Nasa’s Mars Perseverance rover will land on the red planet on Thursday to begin its search for traces of life.
The mission, backed by the UK Government, is to explore and collect samples for future return to Earth from diverse ancient environments on Mars.
The rover – a scientific laboratory the size of a car – is due to land on the red planet at around 8.43pm this evening, Thursday February 18.
The research destination is Jezero crater, a 28-mile-wide depression containing sediments of an ancient river delta.
Researchers suggest that evidence of past life could be preserved here.
Perseverance will gather rock and soil samples using its drill, and will store the sample cores in tubes on the Martian surface ready for a return mission to bring around 30 samples to Earth in the early 2030s.
The prominent British scientists helping to decode the data include:
- Professor Sanjeev Gupta from Imperial College London will help Nasa oversee mission operations from a science and engineering point of view.
- Professor Mark Sephton, also from Imperial College London, will help to identify samples that could contain evidence of past life.
- Professor Caroline Smith, from the Natural History Museum, will study the mineralogy and geochemistry of the rocks found in Jezero crater.
- Dr Keyron Hickman-Lewis, also from the Natural History Museum, will study the environments reflected by sedimentary rocks exposed in the crater and the potential for the preservation of ancient microbial life.
The researchers are supported by more than £400,000 in funds from the UK Space Agency (UKSA).
Sue Horne, head of space exploration at the UKSA, said: ‘It is great to see a strong representation of UK scientists and engineers involved in the Perseverance mission.
‘Over the next few years, our scientists will play a leading role in this international endeavour, from managing logistical operations to deciding which samples are to be returned to Earth.
‘Perseverance will bring us one step closer to answering the question that’s been on the lips of Bowie fans and scientists for the last 40 years.’
The rover’s instruments will analyse scientifically interesting samples at the Martian surface.
Selected samples will be collected by drilling down to several centimetres and then sealed in sample tubes and stored on the rover.
When the rover reaches a suitable location, a cache of tubes will be dropped on the surface of Mars to be collected by the Sample Fetch Rover, being developed by Airbus in Stevenage, which will take them to the Nasa Mars Ascent vehicle.

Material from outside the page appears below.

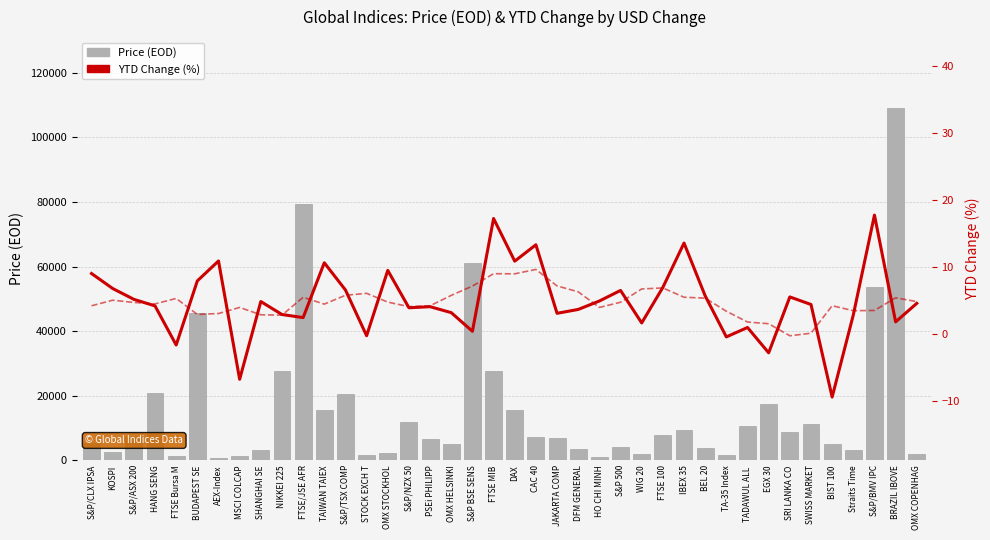

At which category is the sum across all series the highest?

BRAZIL IBOVE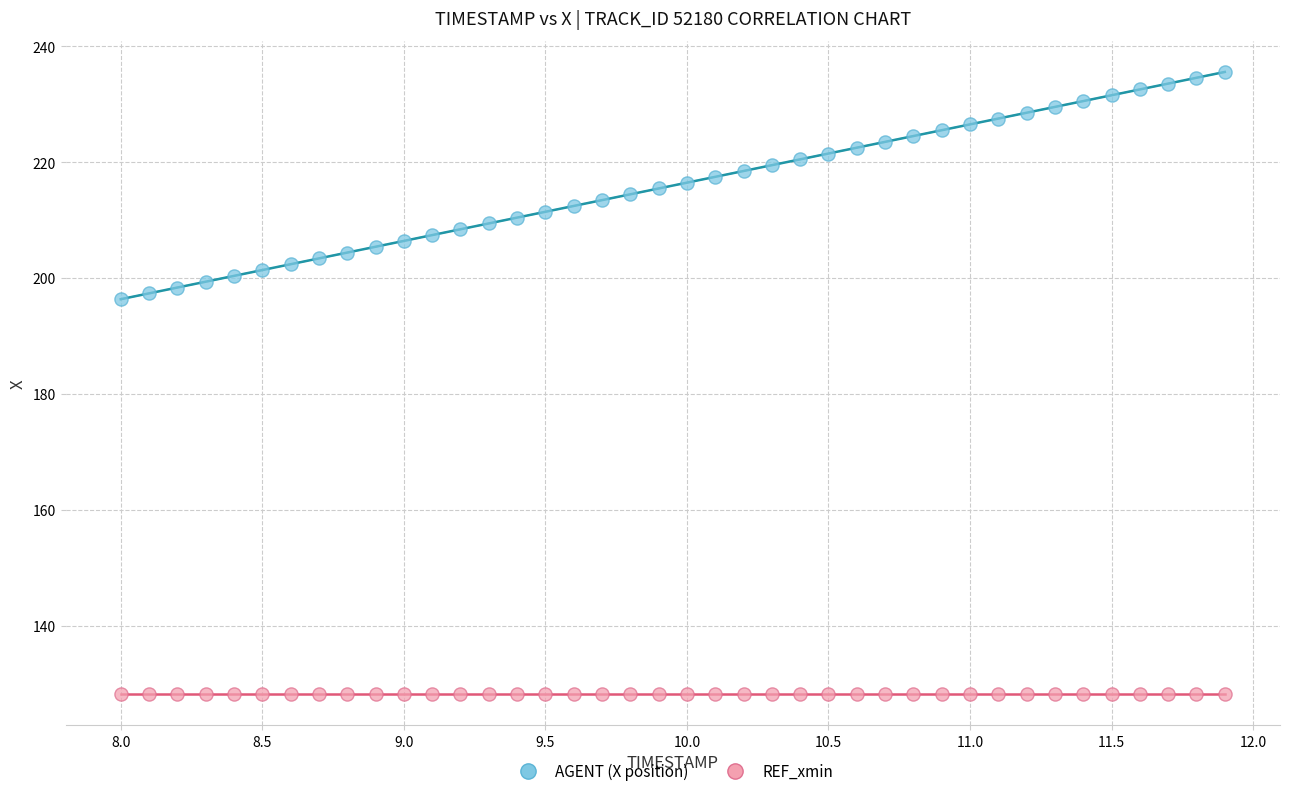

Which series reaches the maximum Y coordinate?

AGENT (X position)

Perseverance also carries the Ingenuity Mars Helicopter, which will fly short distances from the rover in the first attempt at powered, controlled flight on another planet.

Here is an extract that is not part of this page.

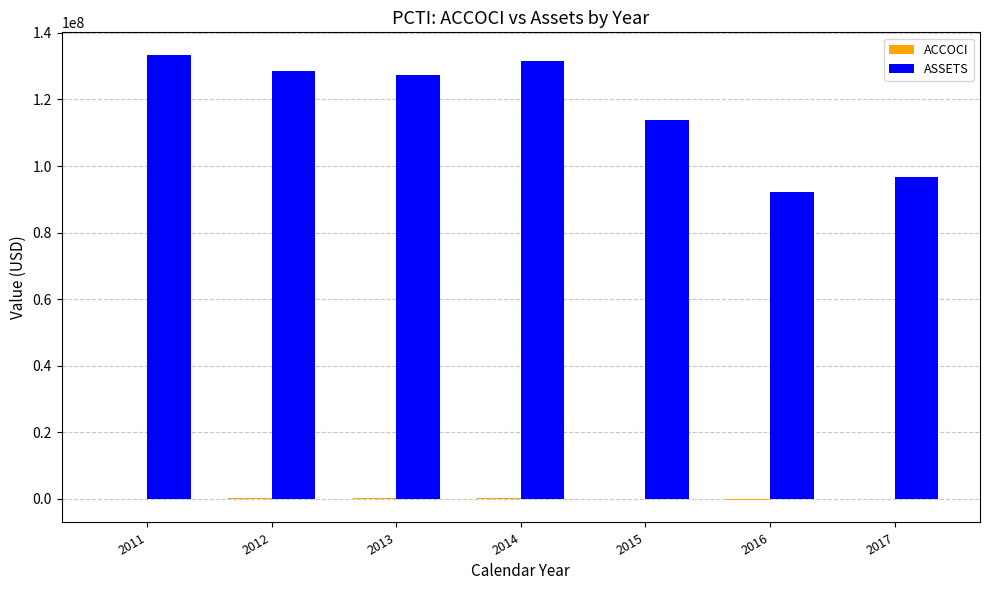

Between 2015 and 2017, which series saw the biggest shift?

ASSETS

A successful test of the helicopter could lead to more flying probes to survey the landscape on other planets.
It will also trial technologies to help astronauts make future expeditions to Mars.
These include testing a method for producing oxygen from the Martian atmosphere, identifying other resources such as subsurface water, and improving landing techniques.
They also involve characterising weather and other environmental conditions that could affect future astronauts living and working on Mars.
Prof Gupta said: ‘It is crucial to understand what the Martian climate was like early in Mars’s history and whether it was habitable for life.
‘Analysis of data from instruments onboard Perseverance will help us define the best spots to collect rock samples for future return to Earth.
‘Laboratory analyses of such samples on Earth will enable us search for morphological and chemical signatures of ancient life on Mars and also answer key questions about Mars’s geological evolution.’
Prof Sephton said: ‘This could be the mission that answers the question of whether life ever existed on Mars. Evidence of biology on another planet would mean that life on Earth was not alone.
‘We need to choose the best samples… and return around half a kilogramme of material from Mars.
‘The molecular fingerprints of Mars life need not only to have been generated, but also preserved over billions of years.’
Perseverance was one of three space missions sent towards Mars during a July 2020 launch window.
This period occurs approximately every two years and two months and is the most economical time in which a rocket can be launched to reach its intended target.
The next window in 2022 will see the UK-built Rosalind Franklin rover, built by Airbus in Stevenage, blast into space.
Last week saw the UAE’s Hope probe and China’s Tianwen-1 – or the Quest For Heavenly Truth – enter Mars’s orbit.